Washick: The accent nail has really seen its day. Nail art’s grown so much and there’s so many ways to express yourself. The accent nail has kinda gone all around [the hand]. It’s been the ring finger but [shifted] I think to the thumb. People are doing fun thumb nails.
Montgomery: I know for me, if nothing else, my thumbs are always done because I paint nail clients and that’s the finger that they see. If I’m posting something on Instagram, that’s the finger that gets the most love. [Thumbs] are definitely next.
Washick: With your thumb, it’s fun to do something different than the rest of your hand. It’s off to the side.
I just started seeing people on Instagram being like, "#thumbsies." #thumbsies started being like, the term. I feel like that [started] maybe eight, nine months ago. [Even] just the thumbs being a different color than [the rest of the fingers].

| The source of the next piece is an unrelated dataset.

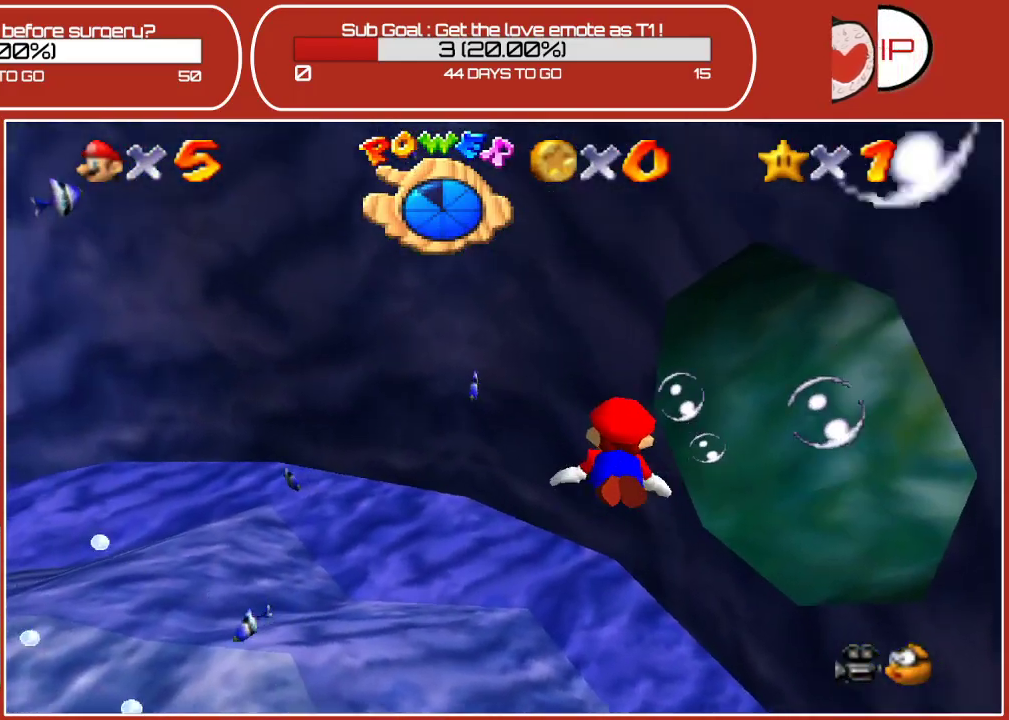
{"buttons": [], "left_stick": "up", "events": [[83, "A", "down"], [100, "left_stick", "up-right"], [317, "A", "up"], [417, "left_stick", "up"]]}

Edwards: It’s basically a personal preference. If you’re talking about designers, like when I’m doing Fashion Week, I usually say, "You can mix it up." It’s all about creativity, fashion, and using your sense of comfort level to express yourself. You don’t have to conform to just the ring finger — you should just have fun. That’s the beauty of fashion.
Washick: We’ll take a break from the ring finger but it’ll definitely come back. In some kind of way it’ll come back. Trends always do a circle.